Участие Ростова в дуэли Долохова с Безуховым было замято стараниями старого графа, и Ростов вместо того, чтобы быть разжалованным, как он ожидал, был определен адъютантом к московскому генерал губернатору. Вследствие этого он не мог ехать в деревню со всем семейством, а оставался при своей новой должности всё лето в Москве. Долохов выздоровел, и Ростов особенно сдружился с ним в это время его выздоровления. Долохов больной лежал у матери, страстно и нежно любившей его. Старушка Марья Ивановна, полюбившая Ростова за его дружбу к Феде, часто говорила ему про своего сына.

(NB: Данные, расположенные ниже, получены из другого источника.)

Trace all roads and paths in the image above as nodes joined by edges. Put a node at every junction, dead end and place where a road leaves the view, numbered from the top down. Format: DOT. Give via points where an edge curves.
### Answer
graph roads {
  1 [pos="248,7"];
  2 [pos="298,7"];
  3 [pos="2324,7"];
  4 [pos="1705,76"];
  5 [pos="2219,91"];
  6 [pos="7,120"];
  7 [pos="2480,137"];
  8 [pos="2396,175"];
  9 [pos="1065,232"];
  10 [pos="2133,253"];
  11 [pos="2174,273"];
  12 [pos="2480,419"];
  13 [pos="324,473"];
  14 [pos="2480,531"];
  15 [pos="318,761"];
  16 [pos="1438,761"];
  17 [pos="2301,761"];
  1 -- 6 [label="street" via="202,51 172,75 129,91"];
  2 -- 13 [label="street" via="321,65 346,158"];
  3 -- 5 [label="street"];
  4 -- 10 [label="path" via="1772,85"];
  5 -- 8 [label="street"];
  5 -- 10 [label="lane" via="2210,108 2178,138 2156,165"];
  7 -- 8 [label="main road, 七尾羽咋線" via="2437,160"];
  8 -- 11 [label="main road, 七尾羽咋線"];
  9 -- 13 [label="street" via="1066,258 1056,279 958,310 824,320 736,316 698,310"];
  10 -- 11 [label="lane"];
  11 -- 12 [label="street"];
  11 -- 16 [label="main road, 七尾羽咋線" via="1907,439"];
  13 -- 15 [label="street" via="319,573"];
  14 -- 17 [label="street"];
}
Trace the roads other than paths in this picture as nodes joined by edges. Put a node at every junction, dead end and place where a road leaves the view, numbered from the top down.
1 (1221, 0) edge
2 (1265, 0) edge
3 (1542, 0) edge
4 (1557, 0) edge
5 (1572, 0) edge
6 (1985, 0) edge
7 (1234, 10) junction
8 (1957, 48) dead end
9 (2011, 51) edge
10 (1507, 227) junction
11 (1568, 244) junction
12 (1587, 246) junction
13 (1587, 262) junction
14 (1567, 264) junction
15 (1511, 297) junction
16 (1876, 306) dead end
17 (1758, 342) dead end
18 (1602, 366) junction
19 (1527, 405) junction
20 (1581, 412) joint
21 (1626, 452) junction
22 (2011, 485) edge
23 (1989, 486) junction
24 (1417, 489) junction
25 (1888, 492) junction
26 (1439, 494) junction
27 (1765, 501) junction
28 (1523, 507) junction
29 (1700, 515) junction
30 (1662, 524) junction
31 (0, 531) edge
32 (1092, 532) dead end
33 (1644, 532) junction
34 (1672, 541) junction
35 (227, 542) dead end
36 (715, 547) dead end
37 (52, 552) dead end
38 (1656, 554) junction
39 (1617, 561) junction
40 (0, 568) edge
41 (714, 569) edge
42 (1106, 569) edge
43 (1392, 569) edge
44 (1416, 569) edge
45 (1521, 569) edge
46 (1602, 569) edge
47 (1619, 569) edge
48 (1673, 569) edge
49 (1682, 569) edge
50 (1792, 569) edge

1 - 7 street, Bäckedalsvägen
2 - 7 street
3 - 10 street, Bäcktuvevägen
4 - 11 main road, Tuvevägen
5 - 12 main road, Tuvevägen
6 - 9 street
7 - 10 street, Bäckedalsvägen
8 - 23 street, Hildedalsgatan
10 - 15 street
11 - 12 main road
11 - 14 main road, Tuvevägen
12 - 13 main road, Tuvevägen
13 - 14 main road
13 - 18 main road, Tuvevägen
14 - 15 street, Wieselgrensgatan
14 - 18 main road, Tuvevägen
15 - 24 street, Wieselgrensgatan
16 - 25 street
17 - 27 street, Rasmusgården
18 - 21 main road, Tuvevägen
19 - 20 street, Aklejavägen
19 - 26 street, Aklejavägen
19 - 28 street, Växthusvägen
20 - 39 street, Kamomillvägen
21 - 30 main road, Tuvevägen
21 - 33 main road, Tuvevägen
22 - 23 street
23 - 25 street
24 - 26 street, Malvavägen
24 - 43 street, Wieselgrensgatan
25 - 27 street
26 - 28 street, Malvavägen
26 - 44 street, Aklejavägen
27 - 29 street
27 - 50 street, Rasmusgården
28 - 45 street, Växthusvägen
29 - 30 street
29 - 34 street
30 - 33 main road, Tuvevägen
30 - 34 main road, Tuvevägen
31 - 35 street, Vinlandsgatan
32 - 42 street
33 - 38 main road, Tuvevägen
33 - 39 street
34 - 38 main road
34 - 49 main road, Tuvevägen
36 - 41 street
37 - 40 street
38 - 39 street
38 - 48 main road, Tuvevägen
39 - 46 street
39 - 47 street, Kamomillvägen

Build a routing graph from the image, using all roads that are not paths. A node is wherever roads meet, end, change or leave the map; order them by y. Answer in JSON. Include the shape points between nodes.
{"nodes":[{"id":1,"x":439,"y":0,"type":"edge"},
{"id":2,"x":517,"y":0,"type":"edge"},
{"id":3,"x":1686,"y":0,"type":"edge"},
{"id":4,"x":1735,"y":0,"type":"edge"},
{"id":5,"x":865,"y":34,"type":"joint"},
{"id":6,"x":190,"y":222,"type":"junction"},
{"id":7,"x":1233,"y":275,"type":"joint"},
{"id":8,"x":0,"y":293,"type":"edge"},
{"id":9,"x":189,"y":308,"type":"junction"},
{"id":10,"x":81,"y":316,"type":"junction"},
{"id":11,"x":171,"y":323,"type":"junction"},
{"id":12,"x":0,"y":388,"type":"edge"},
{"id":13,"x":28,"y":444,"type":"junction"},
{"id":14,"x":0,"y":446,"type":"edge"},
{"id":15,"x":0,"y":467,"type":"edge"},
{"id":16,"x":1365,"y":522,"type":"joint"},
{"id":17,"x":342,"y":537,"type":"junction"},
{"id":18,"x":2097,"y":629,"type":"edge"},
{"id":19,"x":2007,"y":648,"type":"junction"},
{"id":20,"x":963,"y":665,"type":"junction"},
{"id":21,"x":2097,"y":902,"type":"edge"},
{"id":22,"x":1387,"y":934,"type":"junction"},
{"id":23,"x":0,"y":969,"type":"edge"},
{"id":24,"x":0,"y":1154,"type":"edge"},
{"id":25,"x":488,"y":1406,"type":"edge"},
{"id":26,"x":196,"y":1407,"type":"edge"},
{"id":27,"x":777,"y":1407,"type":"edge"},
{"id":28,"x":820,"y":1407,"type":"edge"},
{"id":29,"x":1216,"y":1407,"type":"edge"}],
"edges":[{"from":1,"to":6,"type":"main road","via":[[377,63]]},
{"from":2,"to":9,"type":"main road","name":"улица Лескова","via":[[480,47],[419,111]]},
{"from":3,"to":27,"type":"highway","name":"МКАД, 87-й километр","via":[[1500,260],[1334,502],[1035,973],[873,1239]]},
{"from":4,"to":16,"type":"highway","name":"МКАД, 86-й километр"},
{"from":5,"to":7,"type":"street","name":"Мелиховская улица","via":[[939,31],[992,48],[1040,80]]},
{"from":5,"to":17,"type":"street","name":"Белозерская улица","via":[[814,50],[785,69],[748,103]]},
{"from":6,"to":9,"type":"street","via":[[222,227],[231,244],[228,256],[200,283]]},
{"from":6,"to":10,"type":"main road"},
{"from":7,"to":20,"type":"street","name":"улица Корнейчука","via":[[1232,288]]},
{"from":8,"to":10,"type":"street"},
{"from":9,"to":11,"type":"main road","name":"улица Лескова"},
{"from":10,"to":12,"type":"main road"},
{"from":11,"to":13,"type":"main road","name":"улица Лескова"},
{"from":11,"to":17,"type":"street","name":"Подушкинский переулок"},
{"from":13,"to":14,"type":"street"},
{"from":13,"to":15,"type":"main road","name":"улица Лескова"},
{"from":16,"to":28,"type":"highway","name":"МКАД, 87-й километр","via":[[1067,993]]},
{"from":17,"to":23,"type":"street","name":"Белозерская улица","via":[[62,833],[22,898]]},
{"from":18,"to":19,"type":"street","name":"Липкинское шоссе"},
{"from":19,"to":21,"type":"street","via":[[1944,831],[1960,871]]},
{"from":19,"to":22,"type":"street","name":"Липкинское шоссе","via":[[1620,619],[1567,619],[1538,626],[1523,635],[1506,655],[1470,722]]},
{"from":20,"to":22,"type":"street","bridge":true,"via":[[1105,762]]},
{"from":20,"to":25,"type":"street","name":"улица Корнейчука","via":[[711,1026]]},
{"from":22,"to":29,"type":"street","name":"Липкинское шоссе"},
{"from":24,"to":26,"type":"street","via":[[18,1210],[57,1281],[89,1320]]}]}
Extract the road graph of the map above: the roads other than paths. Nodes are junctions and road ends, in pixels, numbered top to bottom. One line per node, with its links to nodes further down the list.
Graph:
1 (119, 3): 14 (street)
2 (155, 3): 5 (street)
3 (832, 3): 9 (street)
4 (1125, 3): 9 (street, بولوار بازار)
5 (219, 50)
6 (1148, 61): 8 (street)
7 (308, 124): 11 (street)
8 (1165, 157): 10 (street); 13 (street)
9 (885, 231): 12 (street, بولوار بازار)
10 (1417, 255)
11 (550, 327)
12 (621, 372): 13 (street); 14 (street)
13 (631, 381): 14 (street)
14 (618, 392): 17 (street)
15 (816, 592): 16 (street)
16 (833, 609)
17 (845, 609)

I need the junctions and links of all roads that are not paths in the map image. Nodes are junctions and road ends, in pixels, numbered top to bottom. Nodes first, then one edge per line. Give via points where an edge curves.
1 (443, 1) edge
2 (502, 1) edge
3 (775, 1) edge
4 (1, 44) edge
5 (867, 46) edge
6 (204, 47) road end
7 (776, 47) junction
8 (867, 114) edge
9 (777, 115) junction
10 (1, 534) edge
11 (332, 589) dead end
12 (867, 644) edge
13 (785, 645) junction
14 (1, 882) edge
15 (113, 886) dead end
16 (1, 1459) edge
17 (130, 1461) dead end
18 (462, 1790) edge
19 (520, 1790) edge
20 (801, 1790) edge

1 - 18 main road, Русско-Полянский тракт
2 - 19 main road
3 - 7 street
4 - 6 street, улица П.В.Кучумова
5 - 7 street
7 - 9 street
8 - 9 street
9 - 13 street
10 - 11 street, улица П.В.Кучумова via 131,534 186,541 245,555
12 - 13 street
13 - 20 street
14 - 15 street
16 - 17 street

– Да, граф, он слишком благороден и чист душою, – говаривала она, – для нашего нынешнего, развращенного света. Добродетели никто не любит, она всем глаза колет. Ну скажите, граф, справедливо это, честно это со стороны Безухова? А Федя по своему благородству любил его, и теперь никогда ничего дурного про него не говорит. В Петербурге эти шалости с квартальным там что то шутили, ведь они вместе делали? Что ж, Безухову ничего, а Федя все на своих плечах перенес! Ведь что он перенес! Положим, возвратили, да ведь как же и не возвратить? Я думаю таких, как он, храбрецов и сынов отечества не много там было. Что ж теперь – эта дуэль! Есть ли чувство, честь у этих людей! Зная, что он единственный сын, вызвать на дуэль и стрелять так прямо! Хорошо, что Бог помиловал нас. И за что же? Ну кто же в наше время не имеет интриги? Что ж, коли он так ревнив? Я понимаю, ведь он прежде мог дать почувствовать, а то год ведь продолжалось. И что же, вызвал на дуэль, полагая, что Федя не будет драться, потому что он ему должен. Какая низость! Какая гадость! Я знаю, вы Федю поняли, мой милый граф, оттого то я вас душой люблю, верьте мне. Его редкие понимают. Это такая высокая, небесная душа!
Сам Долохов часто во время своего выздоровления говорил Ростову такие слова, которых никак нельзя было ожидать от него. – Меня считают злым человеком, я знаю, – говаривал он, – и пускай. Я никого знать не хочу кроме тех, кого люблю; но кого я люблю, того люблю так, что жизнь отдам, а остальных передавлю всех, коли станут на дороге. У меня есть обожаемая, неоцененная мать, два три друга, ты в том числе, а на остальных я обращаю внимание только на столько, на сколько они полезны или вредны. И все почти вредны, в особенности женщины. Да, душа моя, – продолжал он, – мужчин я встречал любящих, благородных, возвышенных; но женщин, кроме продажных тварей – графинь или кухарок, всё равно – я не встречал еще. Я не встречал еще той небесной чистоты, преданности, которых я ищу в женщине. Ежели бы я нашел такую женщину, я бы жизнь отдал за нее. А эти!… – Он сделал презрительный жест. – И веришь ли мне, ежели я еще дорожу жизнью, то дорожу только потому, что надеюсь еще встретить такое небесное существо, которое бы возродило, очистило и возвысило меня. Но ты не понимаешь этого.
– Нет, я очень понимаю, – отвечал Ростов, находившийся под влиянием своего нового друга.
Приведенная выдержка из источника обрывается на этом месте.